Amir en interview pour l'album "Ressources" : "J'ai enlevé certains blocages en moi"

Par Yohann RUELLE | Journaliste
Branché en permanence sur ses playlists, il sait aussi bien parler du dernier album de Kim Petras que du set de techno underground berlinois qu'il a regardé hier soir sur TikTok. Sa collection de peluches et figurines témoigne de son amour pour les grandes icônes de la pop culture.
Amir revient en pleine lumière avec "Ressources", un troisième album à la dimension plus intime. Sa paternité, ses remises en question d'artiste, la crise sanitaire, son duo avec Indila... Plongée dans les coulisses du disque avec un chanteur n'ayant plus peur de se livrer tout entier.
Crédits photo : Fifou
Propos recueillis par Yohann Ruelle.

Ton retour avec ce nouvel album ''Ressources'' précède une longue pause médiatique d'un an. Tu as expliqué avoir été ''pris au piège'' du succès. Que s'est-il passé ?
Je ne me suis jamais senti réellement oppressé, tout était dans l'anticipation. Tous les jours, je me demande si je prends les bonnes décisions, quant à ma vie, ma carrière, ma famille et parfois je me demande si je suis sur le bon chemin. Quand j'ai l'impression d'avoir choisi un chemin à risque, je dévie, je change. Jusqu'à présent, ça m'a beaucoup protégé dans ma carrière. Là, on parle d'une pause médiatique mais ça fait partie de plein de décisions que je prends de façon assez régulière pour rester proche de qui j'ai toujours été, pour ne pas changer, ne pas laisser le succès altérer certains principes importants. Et l'un de ses principes c'est la famille. Mes proches ont été tellement protecteurs quant à mon succès. Même s'ils me voyaient m'envoler, m'éloigner un peu et ne plus être très présent, par bienveillance ils se disaient ''C'est magnifique'' et ne m'ont jamais raisonné là-dessus.
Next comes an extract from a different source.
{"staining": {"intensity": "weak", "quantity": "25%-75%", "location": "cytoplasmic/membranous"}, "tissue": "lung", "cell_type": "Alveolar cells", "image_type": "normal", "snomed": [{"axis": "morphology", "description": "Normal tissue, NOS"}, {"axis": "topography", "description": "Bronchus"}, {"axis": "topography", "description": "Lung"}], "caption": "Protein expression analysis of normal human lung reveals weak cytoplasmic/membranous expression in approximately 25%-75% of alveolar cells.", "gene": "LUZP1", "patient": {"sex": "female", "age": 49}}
Devenir père a changé ma façon d'être
Comment cela s'est-il traduit ?
C'est moi qui, à un moment, ai pris conscience de ce que ça pouvait devenir si ça continuait. Un jour je leur ai dit, à eux et à mon entourage professionnel : ''Je vais m'arrêter''. Certains ont été déçus mais de toute façon, on n'aurait pas pu proposer un nouvel album avec de la nouveauté. Je n'aurais pas pu revenir avec une fraîcheur d'esprit, un nouveau propos... C'est possible de lasser les fans. Ce n'est pas parce qu'ils sont là aujourd'hui qu'ils nous aimeront toujours, je ne prends rien pour acquis. Moi aussi j'avais besoin de rafraîchir mon envie de me faire voir, de changer, de donner.

Pendant cette pause loin des projecteurs, à quoi ressemblaient tes journées ?
Le travail a quand même pris une certaine place parce qu'on préparait cet album mais dans un tout autre rythme. Ma vie ressemblait à celle d'un gars qui part au travail le matin et qui revient le soir. Quelque part, c'était plus équilibré, on avait des horaires plus réguliers, loin des nuits blanches que je faisais avant lorsque j'étais en concert dans une ville la veille et en promo dans une autre le lendemain matin. On a eu la possibilité de travailler de façon beaucoup plus posée, ce qui nous a permis d'aller plus souvent en studio et de revoir énormément de choses, de filtrer chaque projet de chanson. Jusqu'au dernier moment, on s'est remis en question, on a repensé à la cohérence globale de l'album, tenté de nouvelles expériences. Il faut du temps pour ça. Il faut laisser mûrir les choses. On était super content de cette dynamique et alors qu'on s'apprêtait à lancer l'album en fabrication, le confinement est arrivé et on s'est retrouvé avec deux mois supplémentaires de tranquillité et de réflexion ! Ça nous a permis de penser à des ultimes modifications qu'on a fait à la sortie du confinement pour que l'album puisse maintenant être livré dans une satisfaction pleine et complète. (Sourire)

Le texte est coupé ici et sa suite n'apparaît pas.